Elle a sauté par la fenêtre ! Pas pour s'enfuir, non, pour entrer.
Elle est arrivée avec son bouquet de fleurs. Elle a frappé au carreau. Quand
j'ai ouvert la fenêtre, elle m'a débité quelques phrases
incompréhensibles sans respirer et m'a tendu son bouquet en rougissant.
Et elle m'a fait rire, alors je l'ai invitée à entrer. Et elle, elle a
sauté par la fenêtre. Elle m'a encore fait rire, tellement c'était
inattendu.
J'ai fait un thé à la menthe que nous avons bu assises par terre dans la
fraîcheur calme de la maison. J'avais investi la maison de ma mère depuis
quelques jours seulement et je m'étais installé un petit coin confortable
et douillet au ras du sol, devant la cheminée.
Elle s'appelle Lulu. Elle est nouvelle dans la région. Moi, je suis une revenante.
Elle n'avait pas entendu parler de moi ou de ma mère avant cette semaine, et pourtant
elle croyait tout savoir de ce village. Ils ne parlent pas de ce qu'ils ont fait à
ma mère. Même mon nom ils ne le connaissent pas. Je ne m'appelle pas Carole,
mais Corail. L'employée de mairie avait refusé de m'inscrire sous le nom que
ma mère, seule, avait choisi pour moi. Elle, j'ai tout de suite voulu qu'elle sache
mon vrai nom et pourquoi je suis revenue. Elle m'écoute en souriant, attentive, un
peu en retrait comme pour mieux me voir... Quand je lui parle des plantes que je veux retrouver,
des plantes de la montagne que ma mère, la sorcière, m'avait apprises, des
plantes dont ont fait des infusions, des potions, des filtres, je sens son
intérêt qui s'aiguise, ses yeux s'allument. Elle aussi connaît bien les
plantes, et elle a découvert des coins secrets où elles poussent sans être
dérangées. Elle me montrera ses coins et je lui apprendrai à quoi peuvent
servir les herbes...
Pour sceller cet accord, je lui touche l'épaule du bout des doigts. Sensation
électrique. Elle se redresse brutalement et avant que je réagisse, elle saute
par la fenêtre, pas pour entrer, non, pour s'enfuir dans la nuit tombante.

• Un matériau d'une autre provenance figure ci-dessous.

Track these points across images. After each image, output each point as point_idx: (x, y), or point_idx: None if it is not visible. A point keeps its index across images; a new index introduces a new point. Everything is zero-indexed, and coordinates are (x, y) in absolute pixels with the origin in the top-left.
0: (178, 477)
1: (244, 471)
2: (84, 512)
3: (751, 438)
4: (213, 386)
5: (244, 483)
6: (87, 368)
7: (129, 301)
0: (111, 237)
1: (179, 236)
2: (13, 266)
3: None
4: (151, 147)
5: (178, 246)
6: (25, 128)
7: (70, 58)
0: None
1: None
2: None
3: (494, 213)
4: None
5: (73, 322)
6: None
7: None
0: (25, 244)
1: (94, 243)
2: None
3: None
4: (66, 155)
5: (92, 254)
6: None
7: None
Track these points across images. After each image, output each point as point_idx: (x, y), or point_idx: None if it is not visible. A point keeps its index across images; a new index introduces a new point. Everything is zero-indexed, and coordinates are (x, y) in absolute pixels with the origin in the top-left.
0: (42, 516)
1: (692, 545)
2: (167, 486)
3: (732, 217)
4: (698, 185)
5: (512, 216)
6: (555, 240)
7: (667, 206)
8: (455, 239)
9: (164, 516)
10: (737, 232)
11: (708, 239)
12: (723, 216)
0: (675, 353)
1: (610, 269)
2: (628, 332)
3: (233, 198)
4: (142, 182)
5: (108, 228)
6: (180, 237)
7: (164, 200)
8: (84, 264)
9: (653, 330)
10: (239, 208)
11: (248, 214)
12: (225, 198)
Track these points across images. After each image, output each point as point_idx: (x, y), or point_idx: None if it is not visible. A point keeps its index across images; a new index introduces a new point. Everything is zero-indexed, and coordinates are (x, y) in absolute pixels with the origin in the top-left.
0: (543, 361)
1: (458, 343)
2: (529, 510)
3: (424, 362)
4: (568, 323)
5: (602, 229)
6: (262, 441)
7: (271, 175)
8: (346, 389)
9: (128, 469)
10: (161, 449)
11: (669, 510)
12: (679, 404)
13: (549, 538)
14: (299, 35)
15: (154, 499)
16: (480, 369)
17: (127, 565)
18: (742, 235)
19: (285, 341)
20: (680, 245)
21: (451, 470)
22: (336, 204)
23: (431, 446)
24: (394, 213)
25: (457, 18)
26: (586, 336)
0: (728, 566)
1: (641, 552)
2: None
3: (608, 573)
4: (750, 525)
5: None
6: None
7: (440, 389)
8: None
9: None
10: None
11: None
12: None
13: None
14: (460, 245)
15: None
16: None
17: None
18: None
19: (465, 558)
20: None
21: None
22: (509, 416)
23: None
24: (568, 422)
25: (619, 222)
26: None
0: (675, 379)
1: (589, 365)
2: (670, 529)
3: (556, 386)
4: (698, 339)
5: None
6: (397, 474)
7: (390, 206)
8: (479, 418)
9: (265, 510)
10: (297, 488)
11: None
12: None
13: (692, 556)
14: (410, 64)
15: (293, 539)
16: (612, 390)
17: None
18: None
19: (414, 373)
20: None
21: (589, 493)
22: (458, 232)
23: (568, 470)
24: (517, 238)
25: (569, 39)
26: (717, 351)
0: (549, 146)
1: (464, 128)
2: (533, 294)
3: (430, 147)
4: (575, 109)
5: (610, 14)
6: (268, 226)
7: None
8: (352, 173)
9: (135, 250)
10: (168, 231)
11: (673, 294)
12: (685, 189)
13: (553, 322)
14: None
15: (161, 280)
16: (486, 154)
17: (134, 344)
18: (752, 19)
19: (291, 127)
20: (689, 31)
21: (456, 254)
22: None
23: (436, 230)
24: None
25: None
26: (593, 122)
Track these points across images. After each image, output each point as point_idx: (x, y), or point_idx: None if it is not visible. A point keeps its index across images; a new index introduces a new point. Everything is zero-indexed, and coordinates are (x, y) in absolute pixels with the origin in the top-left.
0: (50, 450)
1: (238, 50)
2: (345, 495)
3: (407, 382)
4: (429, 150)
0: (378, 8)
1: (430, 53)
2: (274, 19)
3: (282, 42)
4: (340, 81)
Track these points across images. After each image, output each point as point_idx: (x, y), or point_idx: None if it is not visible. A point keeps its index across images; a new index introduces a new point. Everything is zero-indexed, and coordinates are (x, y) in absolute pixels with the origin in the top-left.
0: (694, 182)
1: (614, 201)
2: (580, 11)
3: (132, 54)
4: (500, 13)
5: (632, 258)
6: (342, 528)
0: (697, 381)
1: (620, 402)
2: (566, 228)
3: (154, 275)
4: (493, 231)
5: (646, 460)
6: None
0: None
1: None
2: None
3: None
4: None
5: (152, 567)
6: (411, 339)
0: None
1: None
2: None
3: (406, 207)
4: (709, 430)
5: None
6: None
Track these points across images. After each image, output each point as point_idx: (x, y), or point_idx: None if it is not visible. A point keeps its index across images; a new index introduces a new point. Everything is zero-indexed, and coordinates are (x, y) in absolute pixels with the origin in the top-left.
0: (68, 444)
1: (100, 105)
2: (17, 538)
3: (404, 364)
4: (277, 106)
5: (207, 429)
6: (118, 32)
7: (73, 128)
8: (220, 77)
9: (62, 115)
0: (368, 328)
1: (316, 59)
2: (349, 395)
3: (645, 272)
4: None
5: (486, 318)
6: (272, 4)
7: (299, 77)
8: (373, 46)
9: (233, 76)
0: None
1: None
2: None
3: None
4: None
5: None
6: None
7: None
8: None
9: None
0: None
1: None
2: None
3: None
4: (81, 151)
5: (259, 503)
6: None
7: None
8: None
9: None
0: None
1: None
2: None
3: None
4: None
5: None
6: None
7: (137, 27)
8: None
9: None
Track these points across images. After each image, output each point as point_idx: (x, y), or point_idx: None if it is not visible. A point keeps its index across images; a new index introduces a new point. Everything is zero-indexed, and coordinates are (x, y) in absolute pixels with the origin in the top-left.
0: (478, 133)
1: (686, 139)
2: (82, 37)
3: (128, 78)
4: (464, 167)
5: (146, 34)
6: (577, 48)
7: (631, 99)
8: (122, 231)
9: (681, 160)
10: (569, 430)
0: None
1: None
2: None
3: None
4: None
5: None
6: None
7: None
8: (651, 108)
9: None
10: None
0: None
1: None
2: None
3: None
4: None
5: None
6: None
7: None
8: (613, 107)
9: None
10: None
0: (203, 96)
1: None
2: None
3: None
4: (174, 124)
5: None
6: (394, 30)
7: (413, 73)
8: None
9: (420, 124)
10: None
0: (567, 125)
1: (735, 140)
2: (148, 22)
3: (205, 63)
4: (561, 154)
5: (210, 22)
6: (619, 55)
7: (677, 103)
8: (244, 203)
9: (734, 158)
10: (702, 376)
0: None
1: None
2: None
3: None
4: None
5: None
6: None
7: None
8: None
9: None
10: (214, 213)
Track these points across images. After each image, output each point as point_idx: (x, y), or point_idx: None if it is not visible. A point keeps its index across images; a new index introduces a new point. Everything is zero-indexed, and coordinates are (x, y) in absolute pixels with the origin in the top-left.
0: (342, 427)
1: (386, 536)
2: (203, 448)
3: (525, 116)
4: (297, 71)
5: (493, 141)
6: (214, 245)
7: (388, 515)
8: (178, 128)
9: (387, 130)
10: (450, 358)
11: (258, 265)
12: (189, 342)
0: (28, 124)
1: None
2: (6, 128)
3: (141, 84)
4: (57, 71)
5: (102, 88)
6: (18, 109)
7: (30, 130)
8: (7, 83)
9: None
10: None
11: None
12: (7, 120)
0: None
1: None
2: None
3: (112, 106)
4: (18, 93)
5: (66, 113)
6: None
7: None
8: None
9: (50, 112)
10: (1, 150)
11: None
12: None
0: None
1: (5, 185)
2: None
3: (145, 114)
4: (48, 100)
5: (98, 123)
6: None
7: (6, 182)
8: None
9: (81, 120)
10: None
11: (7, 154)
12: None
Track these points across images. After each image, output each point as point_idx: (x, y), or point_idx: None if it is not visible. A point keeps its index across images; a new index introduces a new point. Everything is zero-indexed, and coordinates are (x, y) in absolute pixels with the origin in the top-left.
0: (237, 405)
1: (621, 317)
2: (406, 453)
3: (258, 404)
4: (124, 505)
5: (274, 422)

Je reste seule avec ma surprise et mes questions, sans comprendre ce qui lui a pris soudain,
encore pleine de cette étincelle qui m'a envahie et qui met tous mes nerfs à
fleur de peau. Je m'allonge sur les coussins, devant la cheminée, pour écouter
cette sensation qui se prolonge.
Finalement, je décide de dormir là. Je rajoute quelques bûches, me
déshabille, et m'installe confortablement dans la chaleur des flammes et de ma couette.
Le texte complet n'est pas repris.